Save the NHS, push for limits on private health provision

Here’s an idea to stop the government from gutting the NHS - push for an amendment that limits the percentage of the NHS budget that GPs can farm out to the private sector.

An unexpected champion for this might turn out to be David Miliband, who landed one of the few real blows on the government’s health reform plans in yesterday’s Commons debate.

Speaking from the back-benches during the Health and Social Care Bill’s second reading debate, the elder Miliband accused the government of burying what he called the biggest change in the Bill: the introduction of price competition.

Miliband mentioned some LSE research (which I will post here if I track it down) that competition on quality improves health outcomes but competition on price and quality together makes things worse.

Andrew Lansley, the Health Secretary who had been defending his Bill quite well until then, had no answer. He muttered something about price caps and party politics and quickly moved on.

Miliband’s question is a good one - if the evidence shows that a key part of the reform is going to make things worse, why do it? And how did price competition get so buried in the details that MPs and the public have hardly noticed it?

The answer may lie in how the Bill was presented.

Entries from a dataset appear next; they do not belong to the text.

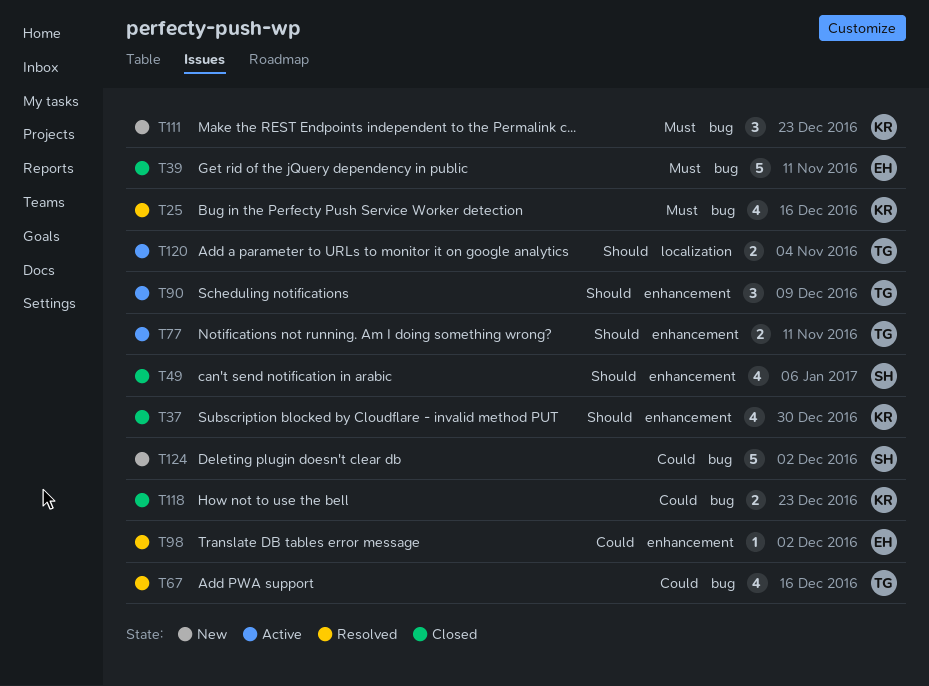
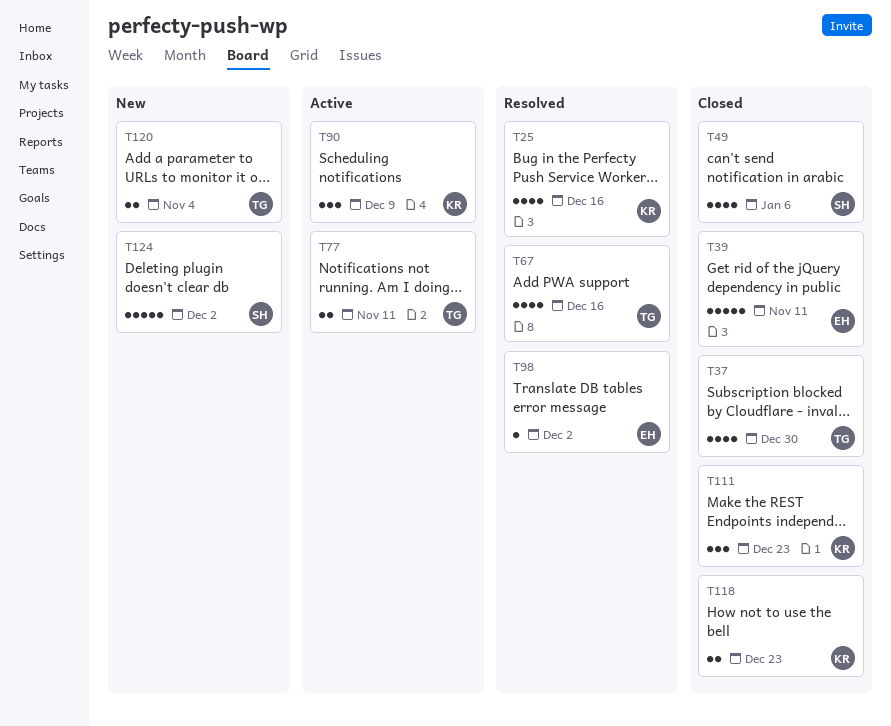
T37, owner: KR -> TG
T90, owner: TG -> KR
T111, status: New -> Closed
T120, status: Active -> New

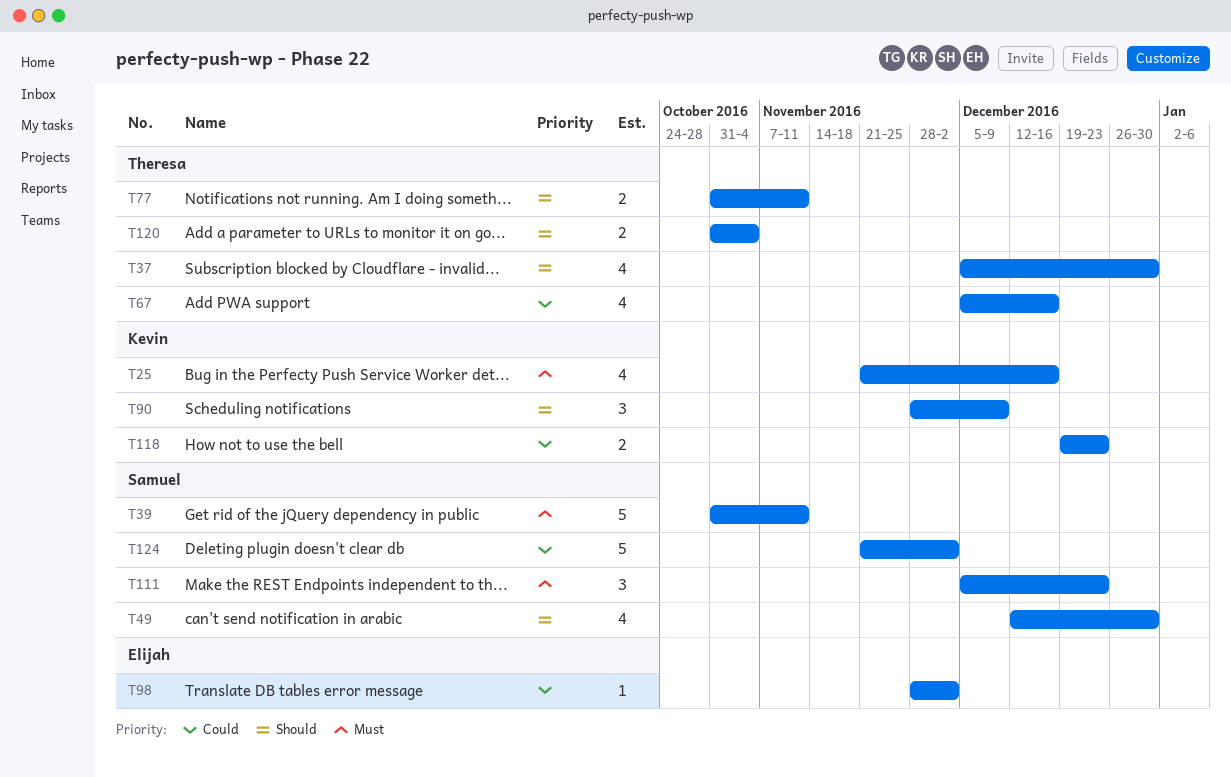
T39, owner: Elijah -> Samuel
T49, due: Jan 6 -> Dec 30
T111, owner: Kevin -> Samuel

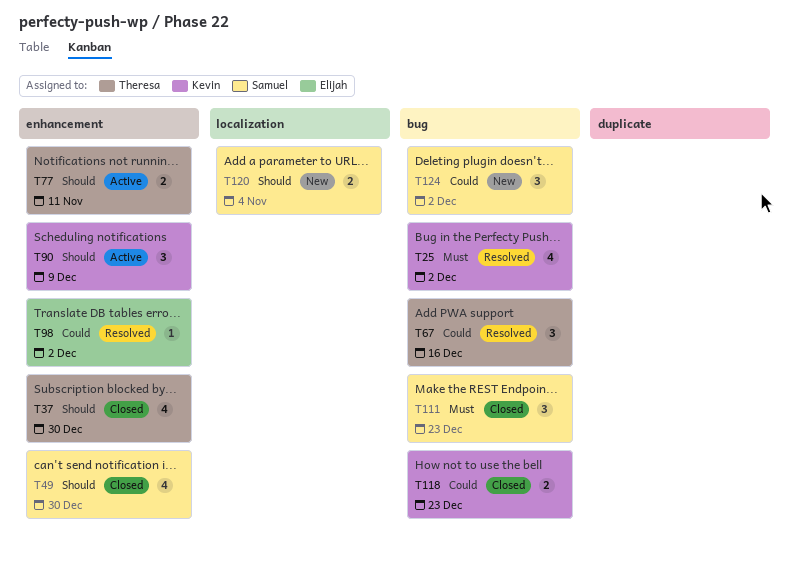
T25, due: Dec 16 -> Dec 2
T39: present -> none
T67, estimate: 4 -> 3
T120, owner: Theresa -> Samuel
T124, estimate: 5 -> 3

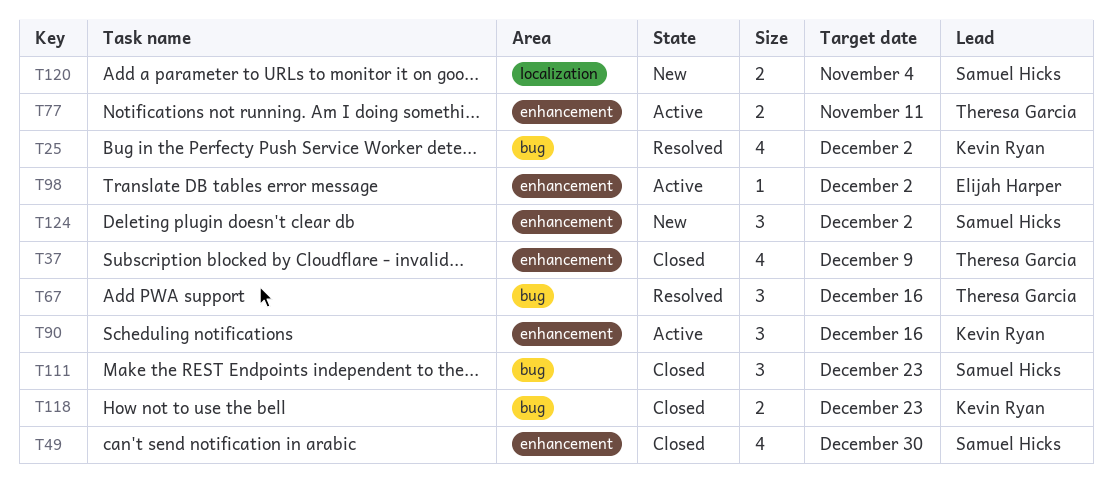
T37, due: Dec 30 -> Dec 9
T90, due: Dec 9 -> Dec 16
T98, status: Resolved -> Active
T124, label: bug -> enhancement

A House of Commons research paper mentions fears about privatisation in such a cursory manner, you could be forgiven for thinking it was the view of a few nutty extremists. It reads: “Some respondents, particularly trade unions representing NHS staff, argued that the White Paper reforms threatened the core principles of the NHS and that they would open the door to much greater private sector involvement in the NHS" (page 8).

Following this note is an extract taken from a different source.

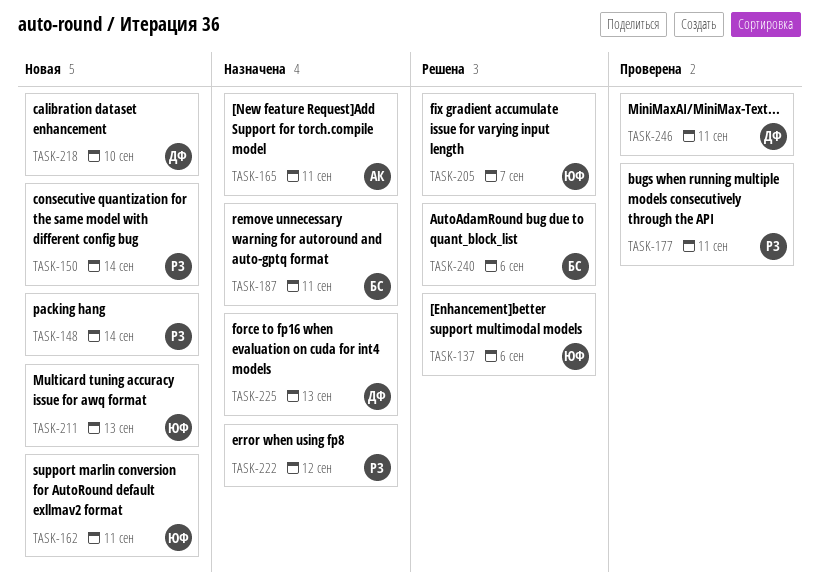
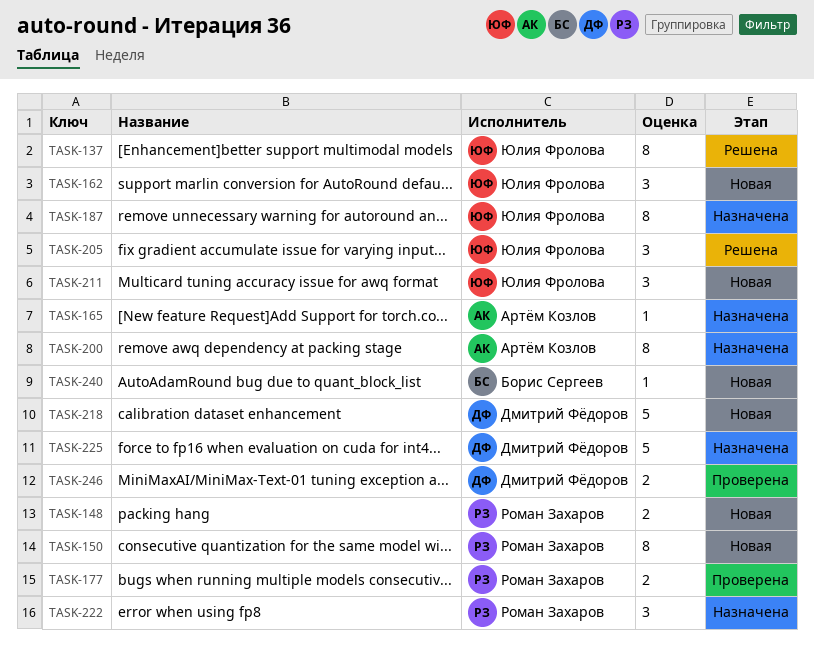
TASK-187, owner: Борис Сергеев -> Юлия Фролова
TASK-200: none -> present
TASK-240, status: Решена -> Новая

The same paper cites polling evidence that only a quarter of the public think the reforms are a good idea. The other three quarters of the population cannot all be healthcare union members; perhaps some of them will speak up too.

It also emerged in the debate how expensive private provision could be. The Bill's impact assessment has pencilled in a 14% premium for private healthcare providers, a brand new deadweight cost. On a back-of-the-envelope calculation, the NHS only has to lose one patient in 14 to private firms for that premium to wipe out all the £5bn administrative savings the government expects over the next five years.

In fact, private providers are likely to be far more successful in winning market share. If they capture half the NHS’s £100bn+ annual budget, private company shareholders would end up costing taxpayers £7bn extra every year, or 56,000 nurses in political currency. Not very austere.

Shadow health minister John Healey did a reasonable job of attacking the Bill, saying it would “drive free market ideology into the heart of the NHS”, become “the PM’s biggest broken promise” and replace the public service ethos of the NHS. But he is badly held back by his party’s own moves towards privatisation when it was in power.

Inevitably, MPs passed the vote last night with 321 ayes to 235 noes, a majority of 86. Only the Lib Dems can overturn that, which they won't as it would end the coalition.

The best way forward now is to fight for amendments that remove the price competition rules and set limits on the size of public sector provision. The time is now to ask MPs to push for these changes as the Bill heads to committee and report stages after yesterday's vote.

Tellingly, when Lansley was asked how big the private sector might become under his reform, he said he had no idea. A tight statutory limit, for example capped at 5% of the NHS budget, would keep it in check.